[Stored items]
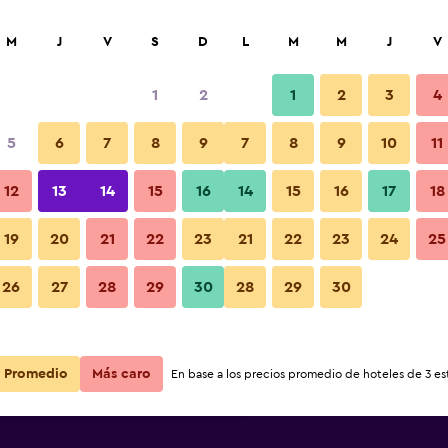
car
M
J
V
S
D
L
M
M
J
V
1
2
1
2
3
4
ás barata de precio por noche
5
6
7
8
9
7
8
9
10
11
Lounge
r
Total noche
12
13
14
15
16
14
15
16
17
18
$101
Ver oferta
19
20
21
22
23
21
22
23
24
25
Fotos
26
27
28
29
30
28
29
30
$111
Ver oferta
$112
Ver oferta
Promedio
Más caro
En base a los precios promedio de hoteles de 3 est
es by Radisson, Platteville, WI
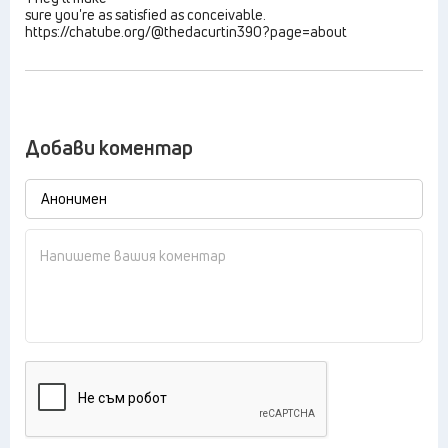
sure you're as satisfied as conceivable.
https://chatube.org/@thedacurtin390?page=about
Добави коментар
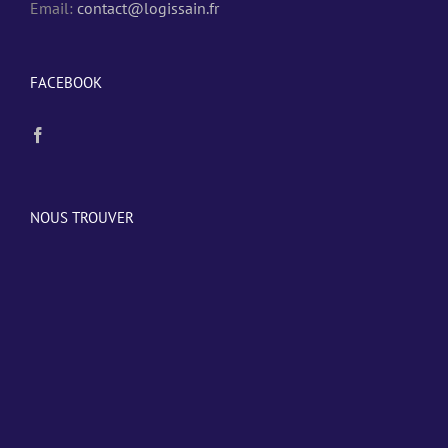
Email:
contact@logissain.fr
FACEBOOK
NOUS TROUVER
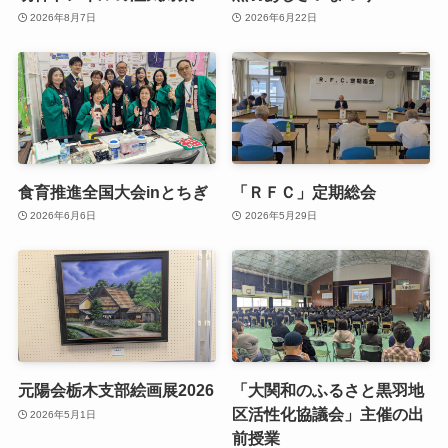
2026年8月7日
2026年6月22日
食育推進全国大会inとちぎ
「ＲＦＣ」定期総会
2026年6月6日
2026年5月29日
元陽会栃木支部絵画展2026
「大関和のふるさと黒羽地
区活性化協議会」主催の出
2026年5月1日
前授業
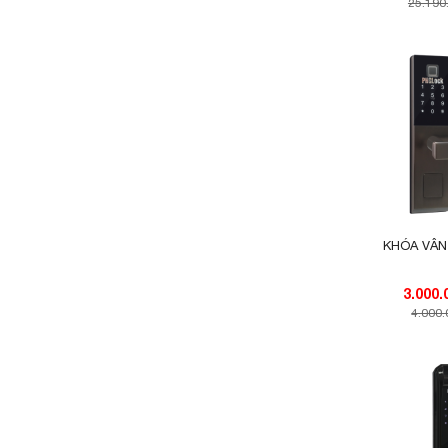
25.190
KHÓA VÂN
4.000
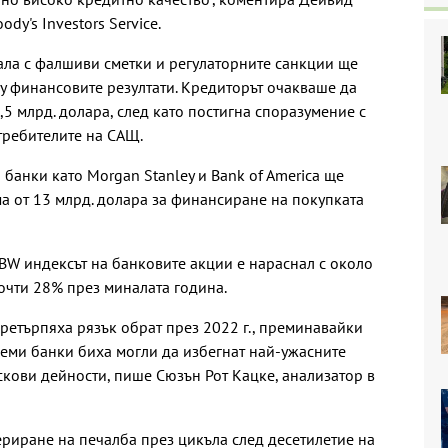
dy's Investors Service.
дала с фалшиви сметки и регулаторните санкции ще
у финансовите резултати. Кредиторът очакваше да
,5 млрд. долара, след като постигна споразумение с
требителите на САЩ.
банки като Morgan Stanley и Bank of America ще
ма от 13 млрд. долара за финансиране на покупката
BW индексът на банковите акции е нараснал с около
почти 28% през миналата година.
ретърпяха рязък обрат през 2022 г., преминавайки
леми банки биха могли да избегнат най-ужасните
скови дейности, пише Сюзън Рот Кацке, анализатор в
ериране на печалба през цикъла след десетилетие на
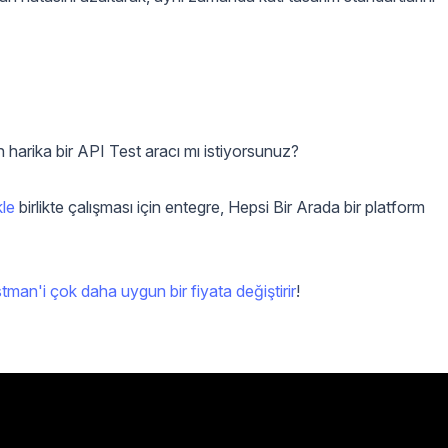
 harika bir API Test aracı mı istiyorsunuz?
kle
birlikte çalışması için entegre, Hepsi Bir Arada bir platform
tman'i çok daha uygun bir fiyata değiştirir
!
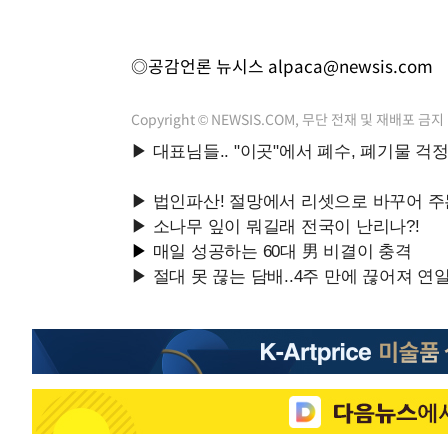
◎공감언론 뉴시스
alpaca@newsis.com
Copyright © NEWSIS.COM, 무단 전재 및 재배포 금지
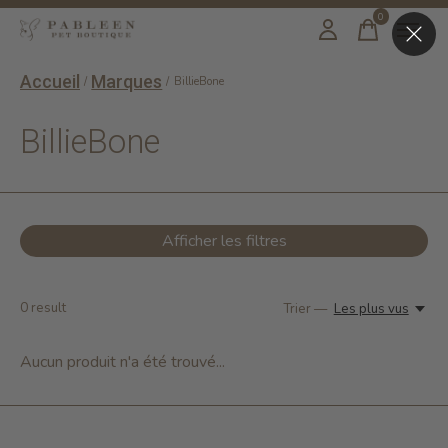
0
items
Accueil
Marques
/
/
BillieBone
BillieBone
Afficher les filtres
0
result
Trier —
Les plus vus
Aucun produit n'a été trouvé...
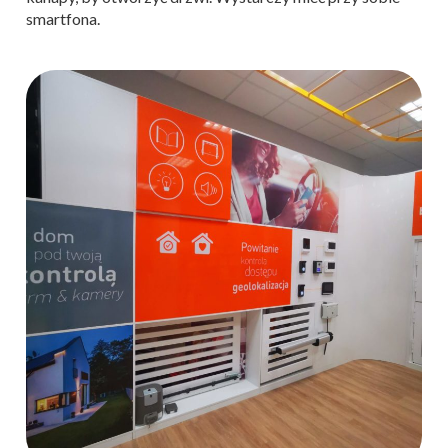
smartfona.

● Assigned task
Read the entries and pick out all lines that include the word "като".

● Solved problem
,5 млрд. долара, след като постигна споразумение с
банки като Morgan Stanley и Bank of America ще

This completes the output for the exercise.